4.2. Broiler Category and Feed Particle Form on the Prevalence of Breast Myopathies

A higher incidence of WB was also detected in male broilers than in females by other authors, such as Trocino et al. [7], who observed a WB prevalence of 16.3% in broiler males against an 8% prevalence in broiler females. However, SM is different [30,43], and mixed batches tend to produce intermediate results.

The skin color of a broiler can be changed by feed additives in order to satisfy consumer preferences. Nonetheless, skin color also depends on the abilities of the broiler to produce melanin pigment and to absorb and store carotenoids in the epidermis [44,45]. Bianchi et al. [46] reported a positive correlation between the yellowness of the skin and the yellowness of the breast meat. Different studies also analyzed how the color of poultry breast affects certain myopathies (e.g., [47]). However, there are no references to a relationship between skin color and the incidence of breast abnormalities.

The reduction in particle feed size may increase digestive efficiency and may consequently have a positive effect on carcass yield [27,48]. No previous studies were found to confirm that mash form feed, with or without veterinary treatments, reduces the incidence of WB. However, Joardar et al. [49] reported a lower incidence of WB in broilers whose diets were supplemented with fine limestone compared to chicks fed coarse limestone diets.

5. Conclusions

The present communication provides evidence about the incidence of wooden breast and spaghetti meat in real production conditions, which was lower than that reported by other authors from different countries.
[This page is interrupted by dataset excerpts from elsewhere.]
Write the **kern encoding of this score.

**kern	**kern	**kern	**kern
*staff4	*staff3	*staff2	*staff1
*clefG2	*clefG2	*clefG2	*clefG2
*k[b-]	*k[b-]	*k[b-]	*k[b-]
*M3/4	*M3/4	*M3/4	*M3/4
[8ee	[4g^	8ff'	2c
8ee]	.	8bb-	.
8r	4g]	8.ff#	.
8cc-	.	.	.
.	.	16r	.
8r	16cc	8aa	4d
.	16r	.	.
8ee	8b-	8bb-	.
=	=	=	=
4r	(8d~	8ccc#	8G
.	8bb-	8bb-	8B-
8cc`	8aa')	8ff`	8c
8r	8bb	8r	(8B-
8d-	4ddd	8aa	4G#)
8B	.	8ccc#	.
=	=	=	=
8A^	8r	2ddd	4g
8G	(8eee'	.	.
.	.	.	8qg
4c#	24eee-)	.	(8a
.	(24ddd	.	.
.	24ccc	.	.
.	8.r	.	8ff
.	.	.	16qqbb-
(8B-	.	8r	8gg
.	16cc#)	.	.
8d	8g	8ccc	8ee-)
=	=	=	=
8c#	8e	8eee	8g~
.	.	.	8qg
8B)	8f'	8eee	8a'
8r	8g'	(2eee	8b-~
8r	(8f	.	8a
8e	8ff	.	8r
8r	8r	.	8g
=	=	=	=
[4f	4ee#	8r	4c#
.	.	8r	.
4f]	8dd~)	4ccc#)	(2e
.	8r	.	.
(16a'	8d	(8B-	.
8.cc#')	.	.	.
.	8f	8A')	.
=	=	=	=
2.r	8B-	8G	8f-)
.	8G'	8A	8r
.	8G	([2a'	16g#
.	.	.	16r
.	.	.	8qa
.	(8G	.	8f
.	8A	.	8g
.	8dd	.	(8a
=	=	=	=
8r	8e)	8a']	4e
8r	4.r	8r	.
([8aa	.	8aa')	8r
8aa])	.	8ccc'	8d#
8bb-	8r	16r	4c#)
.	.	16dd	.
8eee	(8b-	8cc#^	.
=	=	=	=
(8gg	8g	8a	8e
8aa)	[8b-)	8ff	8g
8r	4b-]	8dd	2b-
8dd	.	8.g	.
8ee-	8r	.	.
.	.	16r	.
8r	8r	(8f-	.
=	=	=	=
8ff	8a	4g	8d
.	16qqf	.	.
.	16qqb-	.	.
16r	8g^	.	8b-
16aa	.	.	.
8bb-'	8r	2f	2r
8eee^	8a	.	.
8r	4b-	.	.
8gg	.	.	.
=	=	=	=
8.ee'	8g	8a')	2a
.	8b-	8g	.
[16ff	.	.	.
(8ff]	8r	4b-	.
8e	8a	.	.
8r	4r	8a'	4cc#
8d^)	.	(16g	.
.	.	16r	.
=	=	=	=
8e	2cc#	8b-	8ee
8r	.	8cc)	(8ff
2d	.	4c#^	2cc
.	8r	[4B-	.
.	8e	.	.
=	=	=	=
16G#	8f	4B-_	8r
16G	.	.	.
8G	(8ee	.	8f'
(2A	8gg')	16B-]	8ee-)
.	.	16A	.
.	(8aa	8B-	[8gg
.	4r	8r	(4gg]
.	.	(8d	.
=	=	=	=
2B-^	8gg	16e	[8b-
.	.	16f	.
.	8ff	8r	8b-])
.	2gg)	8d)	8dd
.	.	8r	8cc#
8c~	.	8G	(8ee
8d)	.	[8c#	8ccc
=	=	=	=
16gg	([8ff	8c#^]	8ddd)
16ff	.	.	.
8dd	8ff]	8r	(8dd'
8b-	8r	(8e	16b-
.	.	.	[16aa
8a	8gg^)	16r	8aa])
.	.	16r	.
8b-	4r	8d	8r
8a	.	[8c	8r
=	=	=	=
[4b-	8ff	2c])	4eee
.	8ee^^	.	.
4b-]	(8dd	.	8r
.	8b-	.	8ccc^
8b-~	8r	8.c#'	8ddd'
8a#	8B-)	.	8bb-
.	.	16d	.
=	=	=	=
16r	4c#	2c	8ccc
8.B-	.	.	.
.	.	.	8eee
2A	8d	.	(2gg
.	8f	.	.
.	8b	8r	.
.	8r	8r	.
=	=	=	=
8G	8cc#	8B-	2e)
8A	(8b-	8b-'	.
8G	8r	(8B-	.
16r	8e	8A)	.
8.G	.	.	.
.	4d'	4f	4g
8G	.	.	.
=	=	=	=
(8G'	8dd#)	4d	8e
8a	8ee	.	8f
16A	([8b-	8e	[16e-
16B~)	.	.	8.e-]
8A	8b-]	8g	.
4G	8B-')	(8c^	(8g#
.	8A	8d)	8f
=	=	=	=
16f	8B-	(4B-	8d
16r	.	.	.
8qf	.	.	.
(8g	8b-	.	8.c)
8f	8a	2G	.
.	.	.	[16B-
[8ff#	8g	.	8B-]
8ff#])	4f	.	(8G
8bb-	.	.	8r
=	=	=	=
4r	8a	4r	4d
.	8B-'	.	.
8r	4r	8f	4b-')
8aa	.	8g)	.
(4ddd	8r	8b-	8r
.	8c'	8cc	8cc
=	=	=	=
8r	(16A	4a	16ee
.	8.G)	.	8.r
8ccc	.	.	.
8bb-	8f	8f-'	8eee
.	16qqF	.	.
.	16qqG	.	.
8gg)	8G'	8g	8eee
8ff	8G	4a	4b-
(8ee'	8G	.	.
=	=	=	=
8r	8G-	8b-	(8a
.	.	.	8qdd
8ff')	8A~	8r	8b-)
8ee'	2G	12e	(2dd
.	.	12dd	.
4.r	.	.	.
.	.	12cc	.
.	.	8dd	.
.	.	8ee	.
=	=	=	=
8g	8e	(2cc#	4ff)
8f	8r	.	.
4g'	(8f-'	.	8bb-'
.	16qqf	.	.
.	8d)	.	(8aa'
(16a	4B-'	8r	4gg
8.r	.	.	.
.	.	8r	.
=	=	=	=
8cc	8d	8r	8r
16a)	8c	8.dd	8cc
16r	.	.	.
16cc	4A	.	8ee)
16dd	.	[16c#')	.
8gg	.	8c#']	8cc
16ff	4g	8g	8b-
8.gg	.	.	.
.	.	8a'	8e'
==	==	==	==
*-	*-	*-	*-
A possible linkage between these myopathies and live weight, the feed conversion ratio, and feed form was shown in this research and was determined to be dependent on sex and skin color. Further work should elucidate the common causative basis between the variables in the model and the incidence of WB and SM. It could be interesting to implement corrective measures in broiler production and in more studies in order to prevent the appearance of these muscular alterations.